▶ [Your task]: Arrange the stretch of the entries from the line containing "Answer in <instances>...</instances>. Mask every" through their end as a JSON list of strings, one string per line, leaving out any blank lines.

-- start Supplied records --

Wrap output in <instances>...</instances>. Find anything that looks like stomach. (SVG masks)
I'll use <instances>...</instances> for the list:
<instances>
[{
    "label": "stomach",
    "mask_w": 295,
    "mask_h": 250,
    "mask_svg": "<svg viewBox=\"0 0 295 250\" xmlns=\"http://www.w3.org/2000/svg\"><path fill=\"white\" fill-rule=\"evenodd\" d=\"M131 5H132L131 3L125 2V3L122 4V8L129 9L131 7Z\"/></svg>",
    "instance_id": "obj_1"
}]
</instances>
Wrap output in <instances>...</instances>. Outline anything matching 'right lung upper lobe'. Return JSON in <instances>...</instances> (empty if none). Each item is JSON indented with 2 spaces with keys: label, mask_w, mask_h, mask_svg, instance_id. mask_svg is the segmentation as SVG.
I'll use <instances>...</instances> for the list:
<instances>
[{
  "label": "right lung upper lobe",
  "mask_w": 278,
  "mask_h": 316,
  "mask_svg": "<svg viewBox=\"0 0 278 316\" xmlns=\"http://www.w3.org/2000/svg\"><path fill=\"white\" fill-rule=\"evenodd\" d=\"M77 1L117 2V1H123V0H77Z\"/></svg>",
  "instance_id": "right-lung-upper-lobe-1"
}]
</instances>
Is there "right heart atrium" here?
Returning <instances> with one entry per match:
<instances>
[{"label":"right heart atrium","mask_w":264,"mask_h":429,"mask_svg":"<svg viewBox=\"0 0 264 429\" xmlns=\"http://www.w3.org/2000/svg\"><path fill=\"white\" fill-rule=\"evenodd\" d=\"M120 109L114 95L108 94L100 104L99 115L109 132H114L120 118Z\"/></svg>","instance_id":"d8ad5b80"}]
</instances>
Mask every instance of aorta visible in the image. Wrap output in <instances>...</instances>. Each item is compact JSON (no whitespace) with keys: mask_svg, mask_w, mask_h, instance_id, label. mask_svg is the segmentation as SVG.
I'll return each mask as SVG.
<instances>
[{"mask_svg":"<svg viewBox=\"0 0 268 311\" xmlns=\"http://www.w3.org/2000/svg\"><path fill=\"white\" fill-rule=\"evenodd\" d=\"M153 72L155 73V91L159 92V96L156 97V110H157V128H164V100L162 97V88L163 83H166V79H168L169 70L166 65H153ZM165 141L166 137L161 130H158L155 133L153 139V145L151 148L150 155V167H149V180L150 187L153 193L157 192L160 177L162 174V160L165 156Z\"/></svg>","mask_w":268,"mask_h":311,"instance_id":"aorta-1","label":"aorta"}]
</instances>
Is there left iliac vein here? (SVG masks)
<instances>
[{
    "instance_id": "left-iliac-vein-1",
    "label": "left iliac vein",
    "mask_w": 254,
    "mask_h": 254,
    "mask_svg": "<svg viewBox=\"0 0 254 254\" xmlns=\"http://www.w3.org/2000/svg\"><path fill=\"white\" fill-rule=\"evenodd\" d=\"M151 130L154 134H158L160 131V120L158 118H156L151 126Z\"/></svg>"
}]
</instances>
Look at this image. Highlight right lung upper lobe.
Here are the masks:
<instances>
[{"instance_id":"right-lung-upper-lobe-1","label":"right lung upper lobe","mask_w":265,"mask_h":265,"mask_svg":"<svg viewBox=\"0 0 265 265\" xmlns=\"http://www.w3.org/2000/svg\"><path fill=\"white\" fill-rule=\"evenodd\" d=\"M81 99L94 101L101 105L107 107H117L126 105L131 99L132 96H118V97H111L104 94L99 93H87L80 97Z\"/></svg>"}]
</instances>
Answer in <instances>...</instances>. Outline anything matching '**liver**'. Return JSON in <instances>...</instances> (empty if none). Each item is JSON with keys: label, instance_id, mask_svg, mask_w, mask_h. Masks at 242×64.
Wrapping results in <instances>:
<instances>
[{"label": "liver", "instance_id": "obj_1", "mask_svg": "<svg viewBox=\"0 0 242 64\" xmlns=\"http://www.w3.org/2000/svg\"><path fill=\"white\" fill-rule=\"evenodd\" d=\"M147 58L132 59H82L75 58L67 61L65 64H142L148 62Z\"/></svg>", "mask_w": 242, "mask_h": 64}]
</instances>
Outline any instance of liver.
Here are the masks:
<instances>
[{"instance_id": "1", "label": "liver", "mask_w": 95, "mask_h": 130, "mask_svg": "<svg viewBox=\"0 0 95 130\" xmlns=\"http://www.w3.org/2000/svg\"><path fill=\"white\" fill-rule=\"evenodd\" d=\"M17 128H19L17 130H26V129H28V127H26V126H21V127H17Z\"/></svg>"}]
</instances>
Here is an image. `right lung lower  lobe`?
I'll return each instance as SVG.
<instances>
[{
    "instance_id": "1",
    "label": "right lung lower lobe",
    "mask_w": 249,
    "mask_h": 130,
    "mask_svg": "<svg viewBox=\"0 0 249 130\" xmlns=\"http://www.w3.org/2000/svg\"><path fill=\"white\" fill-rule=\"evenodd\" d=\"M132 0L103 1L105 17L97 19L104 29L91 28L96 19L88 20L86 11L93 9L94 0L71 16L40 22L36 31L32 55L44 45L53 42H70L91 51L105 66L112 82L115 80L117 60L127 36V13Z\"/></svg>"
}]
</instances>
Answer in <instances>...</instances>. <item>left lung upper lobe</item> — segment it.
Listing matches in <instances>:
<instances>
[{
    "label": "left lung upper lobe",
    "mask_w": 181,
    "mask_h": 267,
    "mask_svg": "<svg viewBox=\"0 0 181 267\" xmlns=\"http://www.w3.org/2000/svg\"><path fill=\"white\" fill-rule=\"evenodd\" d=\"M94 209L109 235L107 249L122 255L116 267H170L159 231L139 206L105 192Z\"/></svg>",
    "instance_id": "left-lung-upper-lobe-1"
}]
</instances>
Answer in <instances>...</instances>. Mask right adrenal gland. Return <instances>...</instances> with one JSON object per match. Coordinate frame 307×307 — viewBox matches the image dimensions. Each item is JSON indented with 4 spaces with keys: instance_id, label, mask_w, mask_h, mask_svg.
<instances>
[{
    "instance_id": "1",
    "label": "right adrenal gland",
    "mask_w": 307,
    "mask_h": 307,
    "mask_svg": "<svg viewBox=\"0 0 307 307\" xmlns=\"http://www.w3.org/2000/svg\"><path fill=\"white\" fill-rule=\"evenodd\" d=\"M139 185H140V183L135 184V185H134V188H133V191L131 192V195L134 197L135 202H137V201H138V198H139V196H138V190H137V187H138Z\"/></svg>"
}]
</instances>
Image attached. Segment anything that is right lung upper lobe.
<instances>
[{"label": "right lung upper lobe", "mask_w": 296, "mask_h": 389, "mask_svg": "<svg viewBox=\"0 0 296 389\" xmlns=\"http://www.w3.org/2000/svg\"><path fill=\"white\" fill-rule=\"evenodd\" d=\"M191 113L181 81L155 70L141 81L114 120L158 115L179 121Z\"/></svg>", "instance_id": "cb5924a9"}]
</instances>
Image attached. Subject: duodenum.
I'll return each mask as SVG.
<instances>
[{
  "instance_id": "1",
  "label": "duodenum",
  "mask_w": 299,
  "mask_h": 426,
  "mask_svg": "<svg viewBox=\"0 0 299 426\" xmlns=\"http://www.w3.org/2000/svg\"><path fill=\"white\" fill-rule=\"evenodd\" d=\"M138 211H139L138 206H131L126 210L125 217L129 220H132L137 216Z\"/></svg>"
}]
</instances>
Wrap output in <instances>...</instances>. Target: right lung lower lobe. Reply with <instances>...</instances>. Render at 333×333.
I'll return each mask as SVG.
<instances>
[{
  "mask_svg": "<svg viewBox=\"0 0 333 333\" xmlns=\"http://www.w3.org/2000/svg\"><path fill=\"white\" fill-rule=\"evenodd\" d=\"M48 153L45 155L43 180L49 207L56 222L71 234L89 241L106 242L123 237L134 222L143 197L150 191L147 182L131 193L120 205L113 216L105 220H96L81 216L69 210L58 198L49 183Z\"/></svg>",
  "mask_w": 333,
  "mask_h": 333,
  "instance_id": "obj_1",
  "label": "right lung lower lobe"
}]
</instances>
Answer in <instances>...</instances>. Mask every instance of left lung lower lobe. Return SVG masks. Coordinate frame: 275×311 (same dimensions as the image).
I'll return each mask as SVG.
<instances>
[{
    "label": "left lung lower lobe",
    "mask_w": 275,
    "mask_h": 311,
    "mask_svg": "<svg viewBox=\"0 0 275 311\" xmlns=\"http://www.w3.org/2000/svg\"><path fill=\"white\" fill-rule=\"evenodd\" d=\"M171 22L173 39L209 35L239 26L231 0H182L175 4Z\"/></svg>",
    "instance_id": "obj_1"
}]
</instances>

-- end Supplied records --

▶ [Response to this exercise]:
[
  "Answer in <instances>...</instances>. Mask every instance of left lung lower lobe. Return SVG masks. Coordinate frame: 275×311 (same dimensions as the image).",
  "I'll return each mask as SVG.",
  "<instances>",
  "[{",
  "    \"label\": \"left lung lower lobe\",",
  "    \"mask_w\": 275,",
  "    \"mask_h\": 311,",
  "    \"mask_svg\": \"<svg viewBox=\\\"0 0 275 311\\\" xmlns=\\\"http://www.w3.org/2000/svg\\\"><path fill=\\\"white\\\" fill-rule=\\\"evenodd\\\" d=\\\"M171 22L173 39L209 35L239 26L231 0H182L175 4Z\\\"/></svg>\",",
  "    \"instance_id\": \"obj_1\"",
  "}]",
  "</instances>"
]